César Fernández en la mañana de ayer cuando se disponía a abrir su negocio, como lo hace desde hace 40 años, pensando que “a quien madruga Dios lo ayuda”, no se esperaba la desagradable sorpresa que viviría.
El comercio que gira en el rubro ramos generales está ubicado a menos de media cuadra del domicilio del propietario del mismo. Fernández se retiró de su domicilio minutos antes de las siete de la mañana aún en penumbras, observando a un joven que estaba sentado sobre la ventana de la Escuela Técnica.

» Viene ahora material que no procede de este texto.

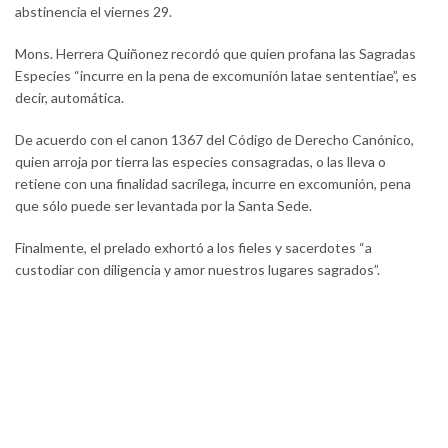
abstinencia el viernes 29.
Mons. Herrera Quiñonez recordó que quien profana las Sagradas
Especies “incurre en la pena de excomunión latae sententiae”, es
decir, automática.
De acuerdo con el canon 1367 del Código de Derecho Canónico,
quien arroja por tierra las especies consagradas, o las lleva o
retiene con una finalidad sacrílega, incurre en excomunión, pena
que sólo puede ser levantada por la Santa Sede.
Finalmente, el prelado exhortó a los fieles y sacerdotes “a
custodiar con diligencia y amor nuestros lugares sagrados”.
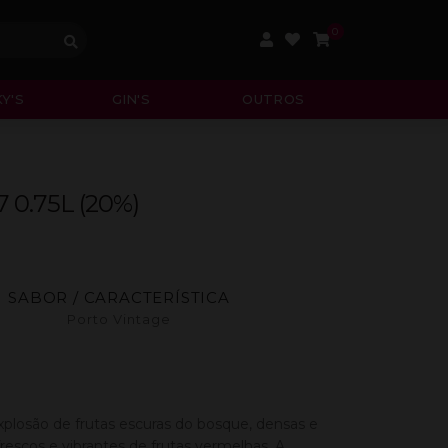
0
Y'S
GIN'S
OUTROS
7 0.75L (20%)
SABOR / CARACTERÍSTICA
Porto Vintage
plosão de frutas escuras do bosque, densas e
escos e vibrantes de frutas vermelhas. A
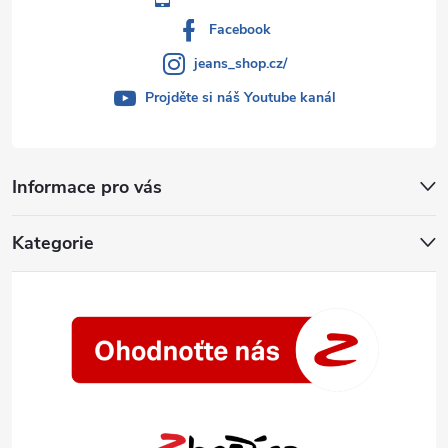
Facebook
jeans_shop.cz/
Projděte si náš Youtube kanál
Informace pro vás
Kategorie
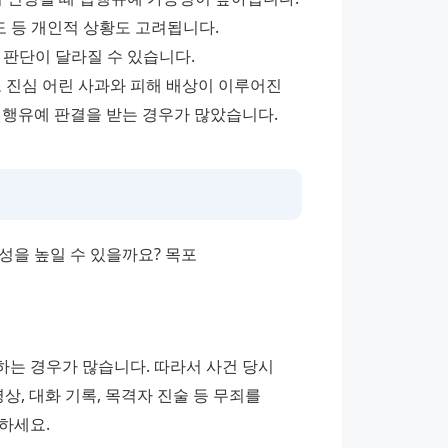
여도 등 개인적 상황도 고려됩니다.
 판단이 달라질 수 있습니다.
 진심 어린 사과와 피해 배상이 이루어진 
집행유예 판결을 받는 경우가 많았습니다.
을 높일 수 있을까요? 목포 
는 경우가 많습니다. 따라서 사건 당시 
, 대화 기록, 목격자 진술 등 무죄를 
하세요.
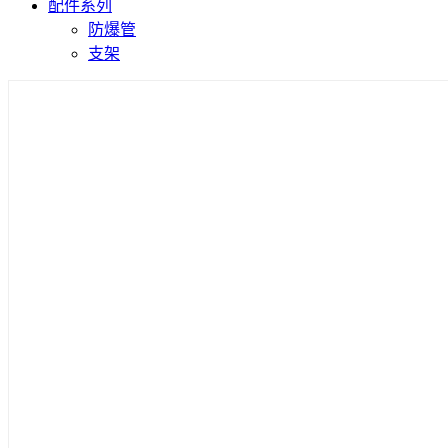
配件系列
防爆管
支架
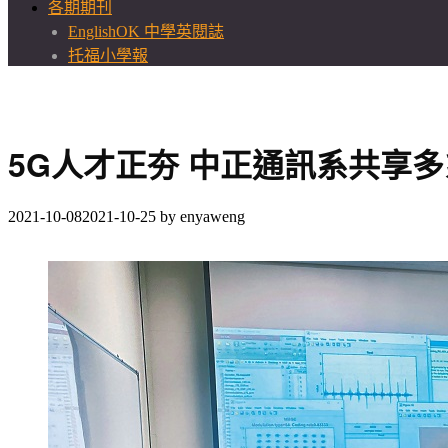
各期期刊
EnglishOK 中學英閱誌
托福小學報
5G人才正夯 中正通訊系共享
2021-10-08
2021-10-25
by
enyaweng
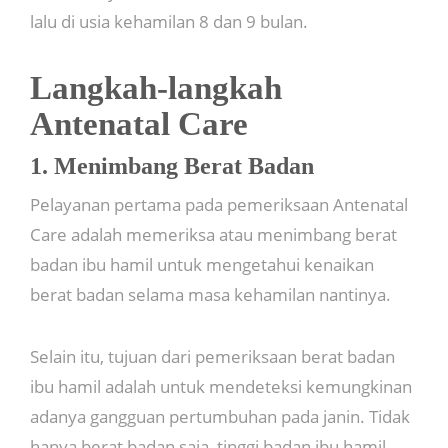
lalu di usia kehamilan 8 dan 9 bulan.
Langkah-langkah
Antenatal Care
1. Menimbang Berat Badan
Pelayanan pertama pada pemeriksaan Antenatal
Care adalah memeriksa atau menimbang berat
badan ibu hamil untuk mengetahui kenaikan
berat badan selama masa kehamilan nantinya.
Selain itu, tujuan dari pemeriksaan berat badan
ibu hamil adalah untuk mendeteksi kemungkinan
adanya gangguan pertumbuhan pada janin. Tidak
hanya berat badan saja, tinggi badan ibu hamil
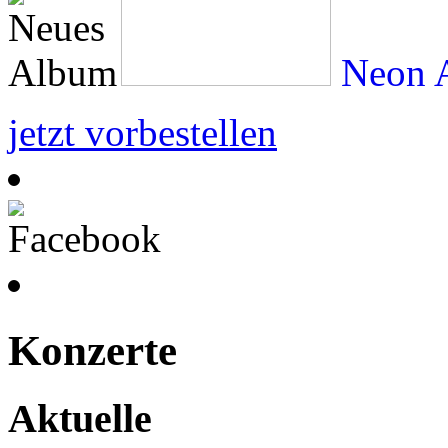
Neon A
jetzt vorbestellen
Konzerte
Aktuelle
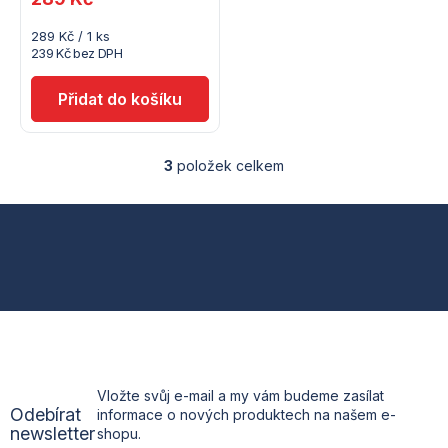
Měrná
289 Kč / 1 ks
cena:
239 Kč bez DPH
3
položek celkem
O
v
l
Z
á
d
á
a
c
p
í
p
a
r
v
t
k
Vložte svůj e-mail a my vám budeme zasílat
y
Odebírat
informace o nových produktech na našem e-
v
í
newsletter
shopu.
ý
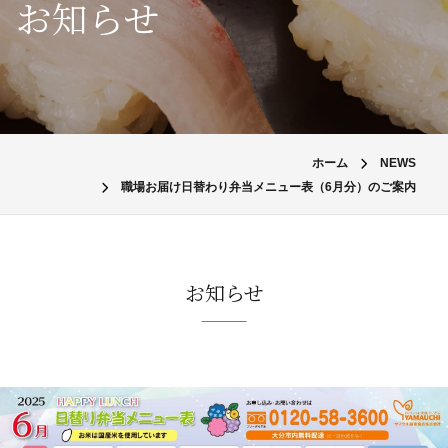
お知らせ
ホーム
NEWS
職場お届け日替わり弁当メニュー表（6月分）のご案内
お知らせ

Al llegar abrió la puerta, dejó un bolso sobre un freezer y se dispuso a abrir los postigones de las ventanas para que entrara luz y además aire teniendo en cuenta que ya se avizoraba un día tórrido.
En ese momento ingresa el joven al local. El comerciante le dijo que aguarde un instante, que lo atendería cuándo terminara de abrir las ventanas; preciso momento en que el “cliente” toma el bolso y sale corriendo del comercio ante la mirada incrédula del propietario; quién en primera instancia pensó que se trataba de una broma.
En el bolso el comerciante tenía unos tres mil dólares americanos y cuarenta mil pesos uruguayos. Inmediatamente se radicó la denuncia en la seccional novena y hasta el cierre de la presente edición no había ninguna persona detenida por el ilícito.